##### EXTRACT #####
Exerpt from SDK docs suggests using Heap instead of Global memory functions:

From GlobalRealloc:
...
Note The global functions are slower than other memory management functions and do not provide as many features. Therefore, new applications should use the heap functions. However, the global functions are still used with DDE and the clipboard functions.
...


From IStream:
...
Note If you are creating a stream object that is larger than the heap in your machine's memory and you are using an HGLOBAL handle to a global memory object, the stream object calls the GlobalRealloc method internally whenever it needs more memory. Because GlobalRealloc always copies data from the source to the destination, increasing a stream object from 20 megabytes (MB) to 25 MB, for example, consumes immense amounts of time. This is due to the size of the increments copied and is worsened if there is less than 45 MB of memory on the machine because of disk swapping.

The preferred solution is to implement an IStream method that uses memory allocated by VirtualAlloc instead of GlobalAlloc. This can reserve a large chunk of virtual address space and then commit memory within that address space as required. No data copying occurs and memory is committed only as it is needed.
...
Posted on 2002-06-27 06:05:36 by gfalen
Nothing new, sorry :rolleyes:

Ask f0dder, he swears on HeapAlloc :tongue:
Posted on 2002-06-27 06:26:46 by bazik
Yep,

There are numerous solutions to memory access depending on what you want to do with it, if you really have to mave large amounts around, one viable method is to use a memory mapped file and handle your own paging.

OLE string memory is fast, the CoTask## memory functions work well, VirtualAlloc if you don't mind using virtual memory mixed with physical memory but note that the older GlobalAlloc family of memory functions have finer granularity and once it is allocated, it has no speed problems at all.

Regards,

hutch@movsd.com
Posted on 2002-06-27 06:47:33 by hutch--
On NT, Local/GlobalAlloc symbols refer to the exact same address. Ie, they
are 100% identical. It :) calls HeapAlloc internally, after some parameter
conversions. Dunno really why this should be much slower than HeapAlloc
directly, but sure there's a bit extra code. Might be a different matter on
9x, there's so much suckiness there.
#####
*WHAT IS NEEDED*.
Copy out the stretch from "Note The global" through "the clipboard functions." in the thread on memory functions, swapping "DDE" for "OLE".
##### MATERIAL SHOWN #####
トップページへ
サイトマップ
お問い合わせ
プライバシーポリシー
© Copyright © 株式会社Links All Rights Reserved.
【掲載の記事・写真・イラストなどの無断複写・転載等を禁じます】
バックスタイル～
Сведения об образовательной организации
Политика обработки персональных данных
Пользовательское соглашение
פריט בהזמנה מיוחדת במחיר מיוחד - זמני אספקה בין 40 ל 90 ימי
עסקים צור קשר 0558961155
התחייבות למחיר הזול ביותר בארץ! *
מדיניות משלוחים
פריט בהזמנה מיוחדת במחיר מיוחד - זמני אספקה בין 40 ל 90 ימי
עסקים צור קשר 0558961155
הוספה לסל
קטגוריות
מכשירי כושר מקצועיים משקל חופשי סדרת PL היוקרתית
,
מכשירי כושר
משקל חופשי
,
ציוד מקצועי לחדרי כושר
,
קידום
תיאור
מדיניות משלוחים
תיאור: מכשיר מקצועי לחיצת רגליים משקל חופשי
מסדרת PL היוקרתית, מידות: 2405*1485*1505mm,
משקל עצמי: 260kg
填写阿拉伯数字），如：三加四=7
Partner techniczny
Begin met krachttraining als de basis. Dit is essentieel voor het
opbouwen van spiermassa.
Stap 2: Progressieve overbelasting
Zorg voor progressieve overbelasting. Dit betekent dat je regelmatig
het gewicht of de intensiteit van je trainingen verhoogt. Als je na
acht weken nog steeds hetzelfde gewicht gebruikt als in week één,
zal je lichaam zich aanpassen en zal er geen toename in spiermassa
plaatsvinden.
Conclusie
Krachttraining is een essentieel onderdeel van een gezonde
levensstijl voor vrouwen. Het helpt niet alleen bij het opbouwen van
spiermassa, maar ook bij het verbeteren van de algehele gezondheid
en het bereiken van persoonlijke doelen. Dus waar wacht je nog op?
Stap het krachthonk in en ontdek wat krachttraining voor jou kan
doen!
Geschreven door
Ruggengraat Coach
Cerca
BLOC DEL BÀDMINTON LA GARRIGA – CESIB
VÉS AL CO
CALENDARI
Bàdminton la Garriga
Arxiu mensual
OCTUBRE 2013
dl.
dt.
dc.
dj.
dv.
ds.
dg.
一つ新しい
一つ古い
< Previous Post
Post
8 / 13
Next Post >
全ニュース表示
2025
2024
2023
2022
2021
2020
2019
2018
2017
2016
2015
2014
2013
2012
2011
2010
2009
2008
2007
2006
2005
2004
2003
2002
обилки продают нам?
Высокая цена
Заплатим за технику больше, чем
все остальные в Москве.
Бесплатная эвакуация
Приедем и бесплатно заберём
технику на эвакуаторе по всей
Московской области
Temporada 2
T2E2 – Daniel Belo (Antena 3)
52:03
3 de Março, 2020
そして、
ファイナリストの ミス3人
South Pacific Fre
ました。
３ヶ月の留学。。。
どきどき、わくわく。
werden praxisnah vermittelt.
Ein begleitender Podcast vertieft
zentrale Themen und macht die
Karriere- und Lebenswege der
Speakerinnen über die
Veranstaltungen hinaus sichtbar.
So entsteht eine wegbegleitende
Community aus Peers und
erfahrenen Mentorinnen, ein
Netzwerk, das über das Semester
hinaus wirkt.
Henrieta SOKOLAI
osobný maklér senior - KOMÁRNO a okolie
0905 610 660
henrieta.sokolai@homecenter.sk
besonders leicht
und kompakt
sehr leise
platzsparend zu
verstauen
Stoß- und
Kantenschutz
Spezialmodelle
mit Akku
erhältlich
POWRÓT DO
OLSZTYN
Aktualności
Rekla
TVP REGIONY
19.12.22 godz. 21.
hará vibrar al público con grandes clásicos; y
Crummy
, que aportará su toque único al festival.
#####
*EXPECTED OUTPUT*.
Note The global functions are slower than other memory management functions and do not provide as many features. Therefore, new applications should use the heap functions. However, the global functions are still used with OLE and the clipboard functions.